Un éventuel référendum constitutionnel conduirait à la suppression des provinces en tant que collectivités territoriales décentralisées (CTD).
La loi de Finances pour 2020 dont les dispositions viennent d’être mises en vigueur par voie d’ordonnance par le président de la République prévoit un budget de 27 milliards d’ariary alloué à l’organisation de deux élections. Des indiscrétions ont permis de savoir qu’il s’agit des Sénatoriales anticipées et d’un référendum constitutionnel. Ce référendum constitutionnel permettrait au régime en place de poursuivre sa réforme institutionnelle dictée par les impératifs de la mise en œuvre de l’IEM, du « Velirano » du président de la République et de la Politique Générale de l’Etat présentée à l’Assemblée nationale par le Premier ministre Ntsay Christian. Cette fois, cette réforme institutionnelle toucherait un niveau des Collectivités territoriales Décentralisées que sont les provinces. L’article 157 de la Constitution dispose : « Les provinces sont des collectivités territoriales décentralisées dotées de la personnalité morale, de l’autonomie administrative et financière. Elles assurent la coordination et l’harmonisation des actions de développement d’intérêt provincial et veillent au développement équitable et harmonieux des collectivités territoriales décentralisées dans la province. Les provinces mettent en œuvre la politique de développement d’intérêt provincial défini et arrêté en conseil provincial. En collaboration avec les organismes publics et privés, elles dirigent, dynamisent, coordonnent et harmonisent le développement économique et social de l’ensemble de la province et assurent, à ce titre, la planification, l’aménagement du territoire et la mise en œuvre de toutes les actions de développement. »

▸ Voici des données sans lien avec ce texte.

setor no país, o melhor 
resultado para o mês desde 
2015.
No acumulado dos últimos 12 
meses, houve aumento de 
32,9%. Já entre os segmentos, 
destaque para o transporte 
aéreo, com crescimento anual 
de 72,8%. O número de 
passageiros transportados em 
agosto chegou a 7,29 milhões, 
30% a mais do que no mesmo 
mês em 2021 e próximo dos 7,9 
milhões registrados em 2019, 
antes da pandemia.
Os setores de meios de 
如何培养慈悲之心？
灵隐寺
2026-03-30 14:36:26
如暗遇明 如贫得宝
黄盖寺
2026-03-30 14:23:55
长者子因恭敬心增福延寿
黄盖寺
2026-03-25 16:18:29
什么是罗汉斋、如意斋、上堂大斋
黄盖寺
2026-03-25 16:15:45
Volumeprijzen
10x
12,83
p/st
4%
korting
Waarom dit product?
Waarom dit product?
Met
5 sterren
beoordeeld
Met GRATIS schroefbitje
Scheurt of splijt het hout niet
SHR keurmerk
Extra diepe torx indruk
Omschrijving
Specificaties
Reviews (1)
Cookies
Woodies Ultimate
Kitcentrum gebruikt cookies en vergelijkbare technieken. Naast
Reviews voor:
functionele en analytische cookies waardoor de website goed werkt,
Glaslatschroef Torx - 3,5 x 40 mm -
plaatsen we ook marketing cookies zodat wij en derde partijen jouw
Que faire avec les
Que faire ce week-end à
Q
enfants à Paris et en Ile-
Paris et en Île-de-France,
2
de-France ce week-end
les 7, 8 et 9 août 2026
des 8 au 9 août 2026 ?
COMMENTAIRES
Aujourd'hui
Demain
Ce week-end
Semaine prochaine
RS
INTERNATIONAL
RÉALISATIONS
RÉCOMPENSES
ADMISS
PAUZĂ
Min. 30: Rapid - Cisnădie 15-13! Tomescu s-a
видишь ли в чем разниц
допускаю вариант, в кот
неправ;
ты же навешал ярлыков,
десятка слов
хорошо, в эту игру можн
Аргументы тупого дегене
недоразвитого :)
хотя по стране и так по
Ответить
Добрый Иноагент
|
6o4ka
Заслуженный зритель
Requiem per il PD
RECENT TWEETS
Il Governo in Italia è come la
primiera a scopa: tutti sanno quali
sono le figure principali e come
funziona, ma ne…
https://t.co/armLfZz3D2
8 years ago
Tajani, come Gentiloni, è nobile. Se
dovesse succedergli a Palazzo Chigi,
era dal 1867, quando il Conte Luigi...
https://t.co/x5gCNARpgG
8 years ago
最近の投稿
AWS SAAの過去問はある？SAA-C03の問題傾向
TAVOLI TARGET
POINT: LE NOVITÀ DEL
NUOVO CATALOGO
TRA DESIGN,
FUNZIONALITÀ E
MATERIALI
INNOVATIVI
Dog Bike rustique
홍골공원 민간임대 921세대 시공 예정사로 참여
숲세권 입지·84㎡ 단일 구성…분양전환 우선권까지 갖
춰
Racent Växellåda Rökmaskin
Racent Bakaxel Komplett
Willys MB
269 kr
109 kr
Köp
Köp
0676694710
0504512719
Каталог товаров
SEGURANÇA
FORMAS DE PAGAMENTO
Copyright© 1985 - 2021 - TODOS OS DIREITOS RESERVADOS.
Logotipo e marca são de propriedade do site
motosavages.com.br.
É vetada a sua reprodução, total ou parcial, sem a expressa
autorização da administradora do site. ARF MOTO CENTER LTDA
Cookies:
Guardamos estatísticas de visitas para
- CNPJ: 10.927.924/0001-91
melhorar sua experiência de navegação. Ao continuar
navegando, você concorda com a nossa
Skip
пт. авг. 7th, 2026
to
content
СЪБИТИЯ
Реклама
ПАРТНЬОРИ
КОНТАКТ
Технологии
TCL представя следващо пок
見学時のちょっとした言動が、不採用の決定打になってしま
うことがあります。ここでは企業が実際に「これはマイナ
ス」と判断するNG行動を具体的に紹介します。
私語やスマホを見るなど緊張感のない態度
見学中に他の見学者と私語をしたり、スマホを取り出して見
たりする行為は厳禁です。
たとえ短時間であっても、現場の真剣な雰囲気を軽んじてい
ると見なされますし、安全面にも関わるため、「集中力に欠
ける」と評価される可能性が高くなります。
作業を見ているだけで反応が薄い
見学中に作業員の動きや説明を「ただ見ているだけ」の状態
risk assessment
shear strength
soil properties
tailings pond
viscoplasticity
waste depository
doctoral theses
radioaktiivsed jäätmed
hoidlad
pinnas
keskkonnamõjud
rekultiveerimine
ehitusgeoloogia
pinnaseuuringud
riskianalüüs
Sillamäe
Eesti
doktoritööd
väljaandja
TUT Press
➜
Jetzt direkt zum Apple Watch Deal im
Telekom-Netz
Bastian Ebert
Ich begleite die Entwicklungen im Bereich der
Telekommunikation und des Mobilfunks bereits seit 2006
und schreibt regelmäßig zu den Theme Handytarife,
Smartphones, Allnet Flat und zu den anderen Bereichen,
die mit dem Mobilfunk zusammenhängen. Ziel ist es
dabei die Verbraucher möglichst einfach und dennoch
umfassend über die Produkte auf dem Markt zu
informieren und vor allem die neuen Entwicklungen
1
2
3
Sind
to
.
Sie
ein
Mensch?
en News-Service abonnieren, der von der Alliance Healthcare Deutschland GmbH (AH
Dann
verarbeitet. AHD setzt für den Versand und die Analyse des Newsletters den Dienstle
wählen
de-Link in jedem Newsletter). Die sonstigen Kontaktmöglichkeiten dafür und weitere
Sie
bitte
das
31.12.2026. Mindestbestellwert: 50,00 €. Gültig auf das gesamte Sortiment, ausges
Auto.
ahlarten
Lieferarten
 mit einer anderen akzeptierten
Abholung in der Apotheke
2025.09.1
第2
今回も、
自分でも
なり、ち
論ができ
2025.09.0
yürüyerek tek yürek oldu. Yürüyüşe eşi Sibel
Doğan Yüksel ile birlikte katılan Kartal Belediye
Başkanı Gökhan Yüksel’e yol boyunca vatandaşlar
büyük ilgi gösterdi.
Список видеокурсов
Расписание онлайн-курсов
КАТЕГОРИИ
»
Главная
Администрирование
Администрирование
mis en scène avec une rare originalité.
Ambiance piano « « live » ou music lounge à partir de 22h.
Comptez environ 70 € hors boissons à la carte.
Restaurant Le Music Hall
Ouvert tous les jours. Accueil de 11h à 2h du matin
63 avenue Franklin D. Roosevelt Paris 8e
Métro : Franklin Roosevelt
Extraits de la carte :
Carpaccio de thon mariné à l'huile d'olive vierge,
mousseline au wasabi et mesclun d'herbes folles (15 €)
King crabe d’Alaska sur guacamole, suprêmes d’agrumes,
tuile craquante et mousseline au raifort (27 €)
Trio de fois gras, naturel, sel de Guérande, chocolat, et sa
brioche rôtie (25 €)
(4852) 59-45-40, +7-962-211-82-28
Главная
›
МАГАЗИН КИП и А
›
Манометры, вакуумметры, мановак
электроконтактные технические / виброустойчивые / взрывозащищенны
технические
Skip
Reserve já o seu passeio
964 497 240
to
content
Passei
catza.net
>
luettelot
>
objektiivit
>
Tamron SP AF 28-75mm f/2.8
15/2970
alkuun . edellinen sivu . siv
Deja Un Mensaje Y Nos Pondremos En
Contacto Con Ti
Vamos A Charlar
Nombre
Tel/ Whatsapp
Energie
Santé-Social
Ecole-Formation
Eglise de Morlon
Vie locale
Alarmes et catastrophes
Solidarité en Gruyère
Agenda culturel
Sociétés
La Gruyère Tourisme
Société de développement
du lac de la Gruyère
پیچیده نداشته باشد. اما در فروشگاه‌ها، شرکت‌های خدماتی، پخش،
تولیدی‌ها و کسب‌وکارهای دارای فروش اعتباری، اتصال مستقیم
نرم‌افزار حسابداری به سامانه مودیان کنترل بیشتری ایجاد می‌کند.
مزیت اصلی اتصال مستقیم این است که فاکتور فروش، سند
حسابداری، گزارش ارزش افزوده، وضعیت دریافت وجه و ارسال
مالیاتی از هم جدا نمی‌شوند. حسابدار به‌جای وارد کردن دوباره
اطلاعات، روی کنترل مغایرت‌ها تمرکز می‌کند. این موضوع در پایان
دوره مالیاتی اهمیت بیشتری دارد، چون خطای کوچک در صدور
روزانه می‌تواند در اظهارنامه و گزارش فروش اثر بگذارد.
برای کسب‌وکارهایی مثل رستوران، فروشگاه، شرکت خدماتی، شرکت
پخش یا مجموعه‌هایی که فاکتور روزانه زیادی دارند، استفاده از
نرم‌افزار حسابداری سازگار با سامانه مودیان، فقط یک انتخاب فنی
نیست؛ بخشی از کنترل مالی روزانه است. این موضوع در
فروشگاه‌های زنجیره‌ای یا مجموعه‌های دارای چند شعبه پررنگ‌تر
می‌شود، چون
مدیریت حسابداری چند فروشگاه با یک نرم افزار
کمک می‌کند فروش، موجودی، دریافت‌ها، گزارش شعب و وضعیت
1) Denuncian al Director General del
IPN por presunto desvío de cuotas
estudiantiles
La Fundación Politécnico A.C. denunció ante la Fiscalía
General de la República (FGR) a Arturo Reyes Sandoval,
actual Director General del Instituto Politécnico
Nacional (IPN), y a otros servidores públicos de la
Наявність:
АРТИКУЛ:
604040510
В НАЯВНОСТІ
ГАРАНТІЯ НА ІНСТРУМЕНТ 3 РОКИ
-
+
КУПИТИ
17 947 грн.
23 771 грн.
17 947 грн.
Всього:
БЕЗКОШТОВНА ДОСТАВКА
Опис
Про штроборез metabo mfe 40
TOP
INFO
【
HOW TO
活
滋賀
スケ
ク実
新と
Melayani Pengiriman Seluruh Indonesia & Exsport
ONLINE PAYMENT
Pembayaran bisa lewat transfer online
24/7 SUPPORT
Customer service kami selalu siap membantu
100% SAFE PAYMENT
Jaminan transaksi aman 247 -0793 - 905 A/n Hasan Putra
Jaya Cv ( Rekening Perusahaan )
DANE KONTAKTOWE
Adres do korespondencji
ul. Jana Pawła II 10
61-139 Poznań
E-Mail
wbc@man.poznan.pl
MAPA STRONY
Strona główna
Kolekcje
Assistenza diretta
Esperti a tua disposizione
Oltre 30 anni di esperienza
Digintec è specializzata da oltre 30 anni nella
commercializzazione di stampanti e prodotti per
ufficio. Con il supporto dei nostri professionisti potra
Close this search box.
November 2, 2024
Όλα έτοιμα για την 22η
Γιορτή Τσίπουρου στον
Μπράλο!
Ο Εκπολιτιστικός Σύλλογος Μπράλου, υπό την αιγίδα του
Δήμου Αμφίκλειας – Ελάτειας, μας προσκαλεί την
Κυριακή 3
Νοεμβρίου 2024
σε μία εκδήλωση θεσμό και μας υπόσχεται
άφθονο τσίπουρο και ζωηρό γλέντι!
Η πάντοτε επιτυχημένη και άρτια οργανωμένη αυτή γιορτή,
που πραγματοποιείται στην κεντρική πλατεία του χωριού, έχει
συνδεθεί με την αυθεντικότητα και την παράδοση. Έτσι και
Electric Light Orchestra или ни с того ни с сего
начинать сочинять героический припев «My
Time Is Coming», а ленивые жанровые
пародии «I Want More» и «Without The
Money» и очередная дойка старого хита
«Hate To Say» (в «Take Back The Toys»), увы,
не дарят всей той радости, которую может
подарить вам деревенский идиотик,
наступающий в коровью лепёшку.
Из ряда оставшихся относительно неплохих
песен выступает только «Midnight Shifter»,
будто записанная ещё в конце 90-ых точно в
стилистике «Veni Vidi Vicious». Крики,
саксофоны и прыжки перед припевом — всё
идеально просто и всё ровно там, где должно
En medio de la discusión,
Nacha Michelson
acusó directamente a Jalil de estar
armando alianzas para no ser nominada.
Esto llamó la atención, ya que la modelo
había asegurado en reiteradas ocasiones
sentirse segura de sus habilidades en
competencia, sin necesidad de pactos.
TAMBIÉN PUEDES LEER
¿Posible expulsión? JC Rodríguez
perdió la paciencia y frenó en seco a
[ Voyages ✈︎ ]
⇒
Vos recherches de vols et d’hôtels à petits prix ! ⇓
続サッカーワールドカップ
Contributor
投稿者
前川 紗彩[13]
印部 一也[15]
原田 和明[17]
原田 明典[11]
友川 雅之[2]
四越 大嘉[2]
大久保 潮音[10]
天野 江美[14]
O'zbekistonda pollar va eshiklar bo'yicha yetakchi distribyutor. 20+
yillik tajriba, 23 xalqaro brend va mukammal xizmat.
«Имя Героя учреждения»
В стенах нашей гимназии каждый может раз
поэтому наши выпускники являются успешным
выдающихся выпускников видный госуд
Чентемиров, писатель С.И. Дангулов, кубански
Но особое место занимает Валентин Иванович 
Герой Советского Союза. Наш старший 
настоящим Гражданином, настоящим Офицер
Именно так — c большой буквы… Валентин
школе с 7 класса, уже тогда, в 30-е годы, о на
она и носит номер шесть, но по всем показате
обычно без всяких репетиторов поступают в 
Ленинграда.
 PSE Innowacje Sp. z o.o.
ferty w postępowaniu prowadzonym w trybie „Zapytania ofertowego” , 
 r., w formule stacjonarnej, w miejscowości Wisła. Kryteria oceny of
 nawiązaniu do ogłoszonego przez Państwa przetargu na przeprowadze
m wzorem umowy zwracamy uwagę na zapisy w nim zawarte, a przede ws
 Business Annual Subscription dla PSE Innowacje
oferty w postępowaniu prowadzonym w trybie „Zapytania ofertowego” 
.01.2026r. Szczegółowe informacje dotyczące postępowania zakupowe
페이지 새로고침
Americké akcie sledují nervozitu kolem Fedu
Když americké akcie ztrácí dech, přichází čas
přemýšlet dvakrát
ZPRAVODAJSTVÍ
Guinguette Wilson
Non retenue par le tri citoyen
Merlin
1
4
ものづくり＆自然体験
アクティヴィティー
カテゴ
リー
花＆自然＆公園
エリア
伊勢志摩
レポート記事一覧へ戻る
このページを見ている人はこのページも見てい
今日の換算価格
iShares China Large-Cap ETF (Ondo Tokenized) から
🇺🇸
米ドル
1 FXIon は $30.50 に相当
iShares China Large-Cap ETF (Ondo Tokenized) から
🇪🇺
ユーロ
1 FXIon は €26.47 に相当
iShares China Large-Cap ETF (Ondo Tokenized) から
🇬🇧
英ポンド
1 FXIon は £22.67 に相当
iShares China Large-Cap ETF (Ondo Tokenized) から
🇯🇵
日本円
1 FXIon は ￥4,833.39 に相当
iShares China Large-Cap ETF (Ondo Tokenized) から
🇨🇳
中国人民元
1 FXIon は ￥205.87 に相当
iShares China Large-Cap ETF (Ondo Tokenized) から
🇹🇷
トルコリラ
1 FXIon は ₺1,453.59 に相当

Transition. Mais contrairement aux communes, les provinces prévues par l’actuelle loi fondamentale n’ont jamais été effectives. Quant aux régions, un autre niveau des collectivités territoriales décentralisées, leur effectivité n’est pas totale étant donné que les structures fonctionnent alors que les chefs de région ne sont pas encore des personnalités élues conformément aux dispositions du 1er alinéa de l’article 154 de la Constitution selon lesquelles « la fonction exécutive est exercée par un organe dirigé par le chef de région élu au suffrage universel ». Depuis l’adoption du décret n°2019-1866 relatif au gouverneur, le pouvoir en place met en œuvre une transition menant vers l’effectivité des régions en tant que collectivités territoriales décentralisées. Cette transition se matérialise par la nomination des gouverneurs à la tête des régions de Madagascar. L’article premier de ce décret stipule : « En application des dispositions de l’article 325 de la loi n° 2014-020 du 27 septembre 2014 susvisée, la fonction exécutive de la Région est exercée par un chef de région portant le titre de « gouverneur ». » L’article 7 du même texte règlementaire prévoit : « Le Gouverneur est chargé de l’identification, de la programmation et de la mise en œuvre des activités de développement d’envergure régionale, conformément aux dispositions législatives et règlementaires en vigueur. ». Avec la probable suppression des provinces, aucune autre structure ne serait placée au-dessus des gouvernorats de région. Dans ce cas, les gouverneurs de région rendraient directement compte au gouvernement et au président de la République.
Décentralisation émergente. En tout cas, la mise en œuvre de l’IEM a conduit à l’adoption d’un nouveau concept dénommé décentralisation émergente. La tenue de la table ronde interministérielle sur le thème « Politiques sectorielles coordonnées pour une décentralisation émergente » témoigne de la volonté réelle du pouvoir en place à aller de l’avant pour une décentralisation effective à Madagascar. Les participants à cette table ronde étaient unanimes sur le fait que la politique de décentralisation est une de ces politiques publiques intersectorielles, constituée de programme d’actions délibérées et coordonnées en vue du développement participatif, équilibré et harmonieux du territoire national. « La décentralisation n’est pas une option, mais une obligation pour l’émergence de Madagascar. », a même déclaré le Premier ministre Ntsay Christian durant la table ronde qui s’est tenue au Carlton Anosy du 17 au 18 décembre dernier. La concertation de deux jours à laquelle ont activement participé les gouverneurs de région a permis de mener des réflexions sur les démarches à entreprendre pour une rationalisation de l’Administration publique au service des collectivités territoriales décentralisées et le financement de la décentralisation. A rappeler que le « Velirano » n°12 du président de la République, repris par la politique générale de l’Etat, préconise l’autonomie et la responsabilisation des collectivités territoriales décentralisées. Et le pouvoir en place entend rattraper le retard de Madagascar en matière de développement avec cette autonomie et cette responsabilisation des CTD.